In recent years, “patriarchy” has been dug-up and reanimated as a term to describe the supposedly poor behavior of men. It now functions as a sneer-word, one of the many used as a shorthand for indicating the right stance to be assumed by progressive-minded folk everywhere.

Yet there is something ironic in attributing our social ills to an excess of paternal authority. According to the US Census Bureau, 1 in 4 children live without a father of any kind (biological, step, or adoptive), a situation the National Fatherhood Initiative suggests is a factor in “nearly all social ills.” Fathers, where they are depicted in mainstream culture, veer between inept and pathetic at one end, unable to solve basic household tasks, and, at the other, violent, alcoholic, and abusive, consumed by impotent rage, railing against the universe and harming women and children.

Despite claims to the contrary, we do not live in a patriarchy. A patriarchy would require men taking responsibility for their families and for society at large. Instead, we live in an infantilized culture in which men and women are more like brother and sister, contending against each other in a condition of perverse equality.

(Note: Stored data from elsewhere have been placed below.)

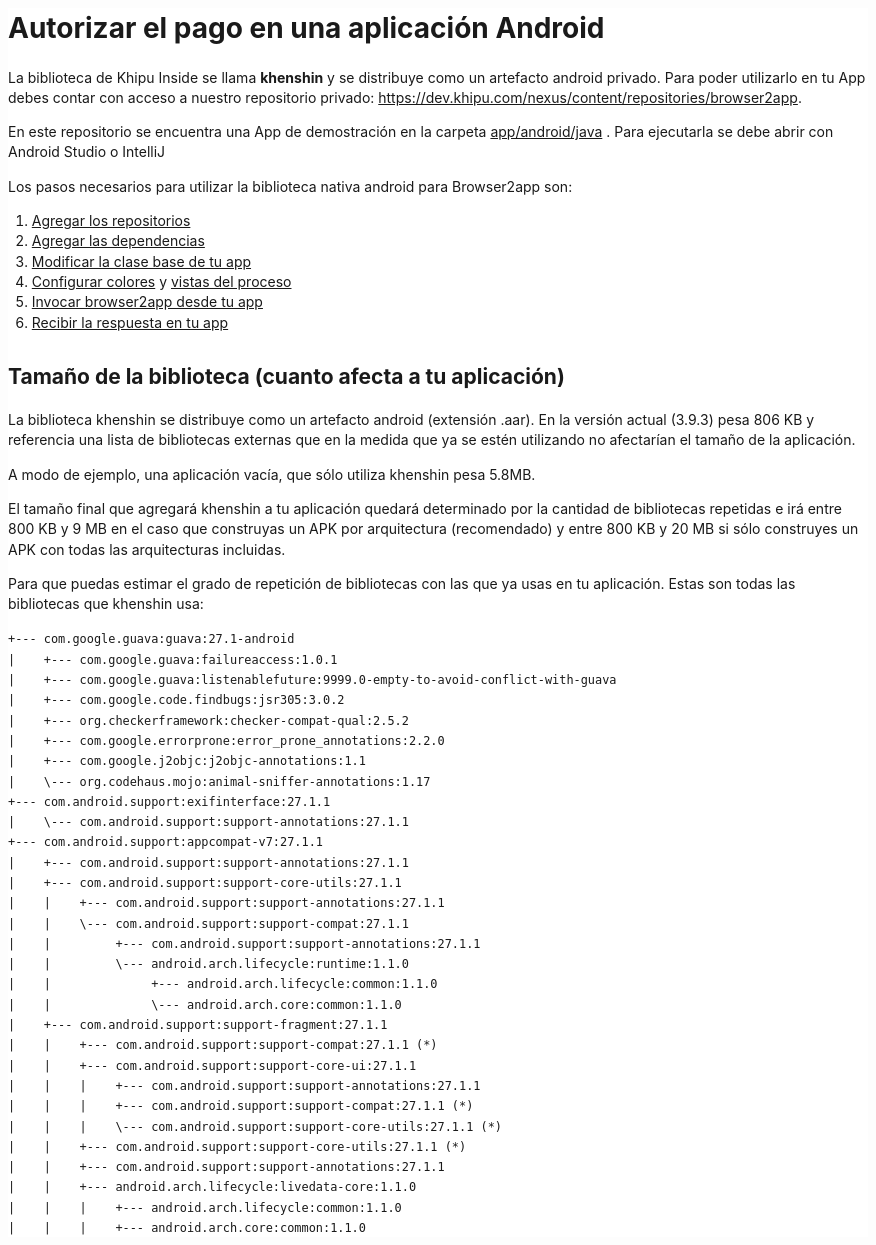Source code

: # Autorizar el pago en una aplicación Android

La biblioteca de Khipu Inside se llama **khenshin** y se distribuye como un artefacto android privado. Para poder utilizarlo en tu App debes contar con acceso a nuestro repositorio privado: https://dev.khipu.com/nexus/content/repositories/browser2app.

En este repositorio se encuentra una App de demostración en la carpeta [app/android/java](https://github.com/khipu/khipu-inside-demo/tree/master/app/android/java) . Para ejecutarla se debe abrir con Android Studio o IntelliJ

Los pasos necesarios para utilizar la biblioteca nativa android para Browser2app son:

1. [Agregar los repositorios](#repositorios)
2. [Agregar las dependencias](#dependencias)
3. [Modificar la clase base de tu app](#clase-de-tu-aplicación)
4. [Configurar colores](#colores) y [vistas del proceso](#vistas)
5. [Invocar browser2app desde tu app](#invocación)
6. [Recibir la respuesta en tu app](#respuesta)


## Tamaño de la biblioteca (cuanto afecta a tu aplicación)

La biblioteca khenshin se distribuye como un artefacto android (extensión .aar). En la versión actual (3.9.3) pesa 806 KB y referencia una lista de bibliotecas externas que en la medida que ya se estén utilizando no afectarían el tamaño de la aplicación.

A modo de ejemplo, una aplicación vacía, que sólo utiliza khenshin pesa 5.8MB.

El tamaño final que agregará khenshin a tu aplicación quedará determinado por la cantidad de bibliotecas repetidas e irá entre 800 KB y 9 MB en el caso que construyas un APK por arquitectura (recomendado) y entre 800 KB y 20 MB si sólo construyes un APK con todas las arquitecturas incluidas.

Para que puedas estimar el grado de repetición de bibliotecas con las que ya usas en tu aplicación. Estas son todas las bibliotecas que khenshin usa:

```
+--- com.google.guava:guava:27.1-android
|    +--- com.google.guava:failureaccess:1.0.1
|    +--- com.google.guava:listenablefuture:9999.0-empty-to-avoid-conflict-with-guava
|    +--- com.google.code.findbugs:jsr305:3.0.2
|    +--- org.checkerframework:checker-compat-qual:2.5.2
|    +--- com.google.errorprone:error_prone_annotations:2.2.0
|    +--- com.google.j2objc:j2objc-annotations:1.1
|    \--- org.codehaus.mojo:animal-sniffer-annotations:1.17
+--- com.android.support:exifinterface:27.1.1
|    \--- com.android.support:support-annotations:27.1.1
+--- com.android.support:appcompat-v7:27.1.1
|    +--- com.android.support:support-annotations:27.1.1
|    +--- com.android.support:support-core-utils:27.1.1
|    |    +--- com.android.support:support-annotations:27.1.1
|    |    \--- com.android.support:support-compat:27.1.1
|    |         +--- com.android.support:support-annotations:27.1.1
|    |         \--- android.arch.lifecycle:runtime:1.1.0
|    |              +--- android.arch.lifecycle:common:1.1.0
|    |              \--- android.arch.core:common:1.1.0
|    +--- com.android.support:support-fragment:27.1.1
|    |    +--- com.android.support:support-compat:27.1.1 (*)
|    |    +--- com.android.support:support-core-ui:27.1.1
|    |    |    +--- com.android.support:support-annotations:27.1.1
|    |    |    +--- com.android.support:support-compat:27.1.1 (*)
|    |    |    \--- com.android.support:support-core-utils:27.1.1 (*)
|    |    +--- com.android.support:support-core-utils:27.1.1 (*)
|    |    +--- com.android.support:support-annotations:27.1.1
|    |    +--- android.arch.lifecycle:livedata-core:1.1.0
|    |    |    +--- android.arch.lifecycle:common:1.1.0
|    |    |    +--- android.arch.core:common:1.1.0
```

Two crucial texts for understanding this predicament are Alexander Mitscherlich's 1963 book, Society Without the Father, and Juliet Flower MacCannell’s The Regime of the Brother: After the Patriarchy, from 1991.

As men and women become indistinct—a tendency created by the desegregation of sex-based spheres amid the rise of industrial society—the two sexes largely perform the same jobs, enjoy the same types of culture, and compete along similar lines in sex, military life, and other physical activities (most evident today in the spectacle of men competing in, and dominating, women’s sports).